ScullyI know that face.

Unlike Morgan and Wong, I don’t feel particularly short changed over the use/demise of Crew Cut Man. He is, after all, a “faceless” heavy, one who didn’t need to return at all. As such, he provides a neat piece of continuity, but it was never essential that justice for Deep Throat’s killer be meted out. The mop-up operation, Victor the Cleaner style, is a neat touch and plausible up to a point: “He’s going to go after the kids”. I mean, how many are there? And how is it expected to be explained away if he succeeds? They’d need to rustle up a patsy, I suppose. Thomas might have served, if he weren’t in custody.

ScullyUnder further analysis, the inoculant found in the broken vials was isolated and determined to be an unstable antibody of no known biological origin. After three weeks of study, the components of the serum, probably synthetic, have broken down structurally and, in this retrograde state, cannot be analysed further. This coincides with the development of a severe and undiagnosed flu-like ailment affecting the children who were believed to be inoculated and some of the local families.

The episode’s embrace of notions of corporate and government malfeasance as a matter of course is quite admirable. In a time when you can’t even hint at anything adverse regarding the use of vaccines without being fact checked, censored or worse, The X-Files not only references them quite frequently but always with sinister undertones and adverse health consequences. Indeed, one wonders that Disney Star hasn’t taken the show off the menu or issued those special warnings to fragile viewers over “political incorrectness”.

Beth KaneDoctor Larson gave him vitamin shots. He gave them to a lot of kids. He said it was like treating their teeth with fluoride… as a preventative measure.

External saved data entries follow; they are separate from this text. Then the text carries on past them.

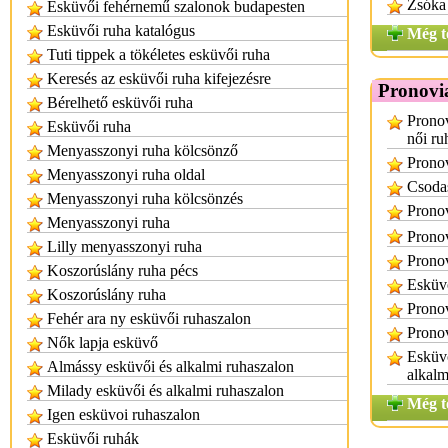
Zsóka
Esküvői fehérnemű szalonok budapesten
Esküvői ruha katalógus
Még t
Tuti tippek a tökéletes esküvői ruha
Keresés az esküvői ruha kifejezésre
Pronovi
Bérelhető esküvői ruha
Pronov
Esküvői ruha
női ru
Menyasszonyi ruha kölcsönző
Prono
Menyasszonyi ruha oldal
Csoda
Menyasszonyi ruha kölcsönzés
Pronov
Menyasszonyi ruha
Pronov
Lilly menyasszonyi ruha
Pronov
Koszorúslány ruha pécs
Esküvő
Koszorúslány ruha
Pronov
Fehér ara ny esküvői ruhaszalon
Pronov
Nők lapja esküvő
Esküvő
Almássy esküvői és alkalmi ruhaszalon
alkalm
Milady esküvői és alkalmi ruhaszalon
Még t
Igen esküvoi ruhaszalon
Esküvői ruhák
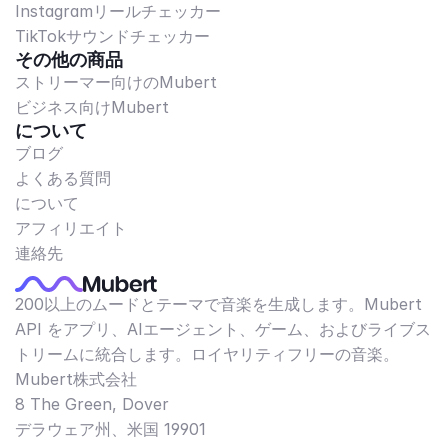
Instagramリールチェッカー
TikTokサウンドチェッカー
その他の商品
ストリーマー向けのMubert
ビジネス向けMubert
について
ブログ
よくある質問
について
アフィリエイト
連絡先
200以上のムードとテーマで音楽を生成します。Mubert
API をアプリ、AIエージェント、ゲーム、およびライブス
トリームに統合します。ロイヤリティフリーの音楽。
Mubert株式会社
8 The Green, Dover
デラウェア州、米国 19901​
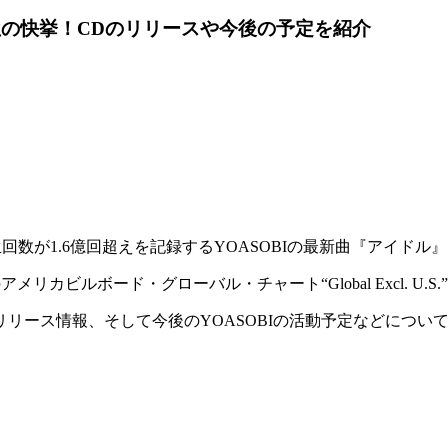
1位の快挙！CDのリリースや今後の予定を紹介
回数が1.6億回超えを記録するYOASOBIの最新曲『アイドル
メリカビルボード・グローバル・チャート“Global Excl. U.
のリリース情報、そして今後のYOASOBIの活動予定などについ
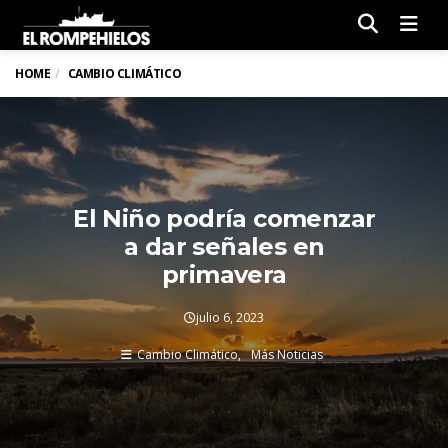
Men
HOME
CAMBIO CLIMÁTICO
El Niño podría comenzar
a dar señales en
primavera
julio 6, 2023
Cambio Climático
Más Noticias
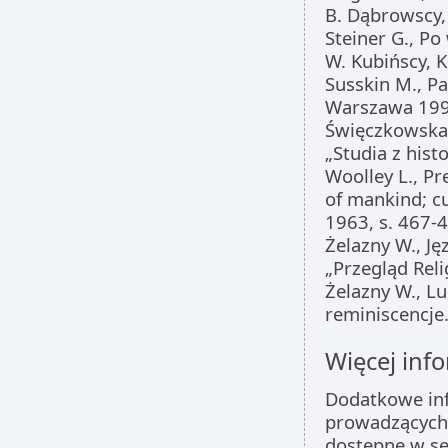
B. Dąbrowscy
Steiner G., Po
W. Kubińscy, 
Susskin M., P
Warszawa 199
Święczkowska 
„Studia z histo
Woolley L., Pr
of mankind; cu
1963, s. 467-
Żelazny W., Ję
„Przegląd Reli
Żelazny W., Lu
reminiscencje
Więcej info
Dodatkowe inf
prowadzących 
dostępne w s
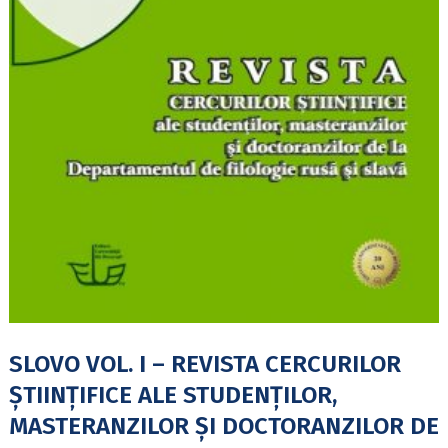
SLOVO VOL. I – REVISTA CERCURILOR
ȘTIINȚIFICE ALE STUDENȚILOR,
MASTERANZILOR ȘI DOCTORANZILOR DE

The use of the inoculant in Red Museum leads to an “undiagnosed flu-like ailment” in the test subjects; it’s also notable that ongoing inoculations are required (shades of the yearly/multiple jab scenario). In The X-Files, the intent is explicitly hybridising rather than transhumanist/fatal, but in both cases the modification of DNA is required. Most humorously (or not), a character cites being told their use is as safe as fluoridisation. Hah! This experiment thus makes for a semi-sequel – I’m not sure it’s supposed to be the same group – to Deep Throat’s reference in The Erlenmeyer Flask to kids injected in 1987 with a routine inoculation (he doesn’t say it’s ongoing).

ScullyBut these hormones have been proven safe. They’ve been cleared by the FDA.
Old ManSays who? The government? God…

Red Museum is also explicitly calling out modern farming methods and animal treatment (bovine growth hormone, the economic diktat of upping yields). And points an accusatory finger at the FDA! Don’t worry, though, this is just science fiction, and not to be taken seriously. This sort of territory is really The X-Files at its best, offering cautionary rebukes to unchecked scientific “progress” and “improvement” of daily life while advocating the interrogatory approach to all levels of officialdom.

ScullyYou know, Mulder… ribs like these, I’d say the Church of the Red Museum has its work cut out for it.

In a sense, Carter is presenting the Church of the Red Museum as an ideal, untainted by tainted beef or any other corruptions (well, computers are allowed). The charges against it are unfounded. It isn’t like another famously charitable Church of… Carter also knows full well that it’s ideals are not going to be taken up by everyone around them, including our protagonists. Red Museum has a lot of issues, just as it has a lot of ideas, and it stumbles at times in their execution. It’s nevertheless one of the second season’s most interesting mythology episodes, and it doesn’t leave you feeling it has opted for an easy solution or pat philosophising.